We cannot say that on the record before us the district court clearly erred in ruling that petitioner had failed to demonstrate that he was denied his constitutional right to effective assistance of counsel. This court has identified three alternate standards by which to review the performance of counsel:

(1) whether counsel’s performance was “so poor and incompetent as to make the trial a farce or mockery of justice”; (2) “whether the circumstances show a denial of fundamental fairness”; and (3) whether there was a “lack of effective aid in the preparation and trial of the case— lack of counsel likely to render and rendering reasonably effective assistance.”

United States v. Lemon, 550 F.2d 467 (9th Cir., 1977), citing De Kaplany v. Enomoto, 540 F.2d at 987. Under none of these standards was petitioner deprived of effective assistance of counsel.

It is important to note, however, that during various stages of the proceedings leading up to his conviction, petitioner was represented by different attorneys from the public defender’s office. This type of horizontal representation may at times be an inevitable result of workload and budget constraints imposed on a public defender’s office. But unless each attorney scrupulously acts to insure that all who participate in the case are informed of every aspect of that attorney’s representation, there is some danger that the defendant may be deprived of effective legal assistance. It is good practice for each attorney who participates in a case to record all material information that he has received pertaining to the case, including relevant evidence that has come to his attention, legal arguments or defenses that he has considered — even those he has rejected — , and reasons behind any tactical decision he has made in the course of the proceedings. In this case there is sufficient evidence in the record indicating that the procedures of the public defender’s office were not so defective as to deprive petitioner either of due process or of his sixth amendment right to effective assistance of counsel.

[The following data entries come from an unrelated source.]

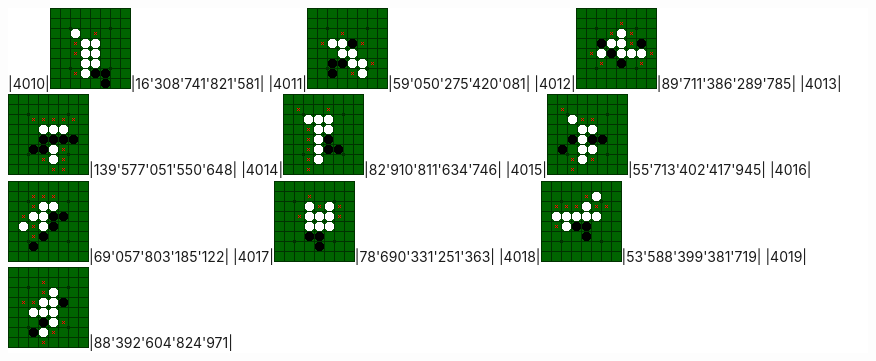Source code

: |4010|![Image](https://raw.githubusercontent.com/PanicSheep/ReversiPerftCUDA/master/docs/ply7/------------------O--------OO------OO------OO------OXX-------X--.png)|16'308'741'821'581|
|4011|![Image](https://raw.githubusercontent.com/PanicSheep/ReversiPerftCUDA/master/docs/ply7/--------------------------OOX------OO-----XXOO----X--O----------.png)|59'050'275'420'081|
|4012|![Image](https://raw.githubusercontent.com/PanicSheep/ReversiPerftCUDA/master/docs/ply7/--------------------O-----XOO-X---OXOOO-----X-------------------.png)|89'711'386'289'785|
|4013|![Image](https://raw.githubusercontent.com/PanicSheep/ReversiPerftCUDA/master/docs/ply7/---------------------------OOO-----XXXX---XXO-------O-----------.png)|139'577'051'550'648|
|4014|![Image](https://raw.githubusercontent.com/PanicSheep/ReversiPerftCUDA/master/docs/ply7/------------------OOO------OO------OX------OXX-----O------------.png)|82'910'811'634'746|
|4015|![Image](https://raw.githubusercontent.com/PanicSheep/ReversiPerftCUDA/master/docs/ply7/------------------O--------OO-----XOXX---X-OO------O------------.png)|55'713'402'417'945|
|4016|![Image](https://raw.githubusercontent.com/PanicSheep/ReversiPerftCUDA/master/docs/ply7/-------------------OO-----OOXX---O-OX------X------X-------------.png)|69'057'803'185'122|
|4017|![Image](https://raw.githubusercontent.com/PanicSheep/ReversiPerftCUDA/master/docs/ply7/-------------------O-O-----OOO-----OOO-----XX-------X-----------.png)|78'690'331'251'363|
|4018|![Image](https://raw.githubusercontent.com/PanicSheep/ReversiPerftCUDA/master/docs/ply7/-------------O------O----OOOOO----OXX-------X-------------------.png)|53'588'399'381'719|
|4019|![Image](https://raw.githubusercontent.com/PanicSheep/ReversiPerftCUDA/master/docs/ply7/--------------------O------OOX----OOO------XO-----XO------------.png)|88'392'604'824'971|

Petitioner finally alleges that a pretrial identification by one of the victims was impermissible. The claim is without substance. The victims identified petitioner at the scene of the crime before the police even arrived. The court correctly ruled that these precustodial encounters did not provide grounds for a challenge to the identification procedures used in petitioner’s case. Cf. Kirby v. Illinois, 406 U.S. 682, 92 S.Ct. 1877, 32 L.Ed.2d 411 (1972). Even if there were some truth to petitioner’s allegations — to which the district court apparently gave no credence — that a later show-up took place in an emergency hospital, that confrontation would not have been one which would have created a substantial likelihood of irreparable misidentification. See Neil v. Biggers, 409 U.S. 188, 198, 93 S.Ct. 375, 34 L.Ed.2d 401 (1972). Petitioner had already been identified by his victims at the scene of the arrest, within moments of the assault.

AFFIRMED. 
      
      . The case is thus different from Moore v. United States, 464 F.2d 663 (9th Cir. 1973), where the petitioner had never been granted an evidentiary hearing as to competency to stand trial.
     
      
      . The evidentiary hearing in the district court was conducted more than three years after the proceedings in the state court.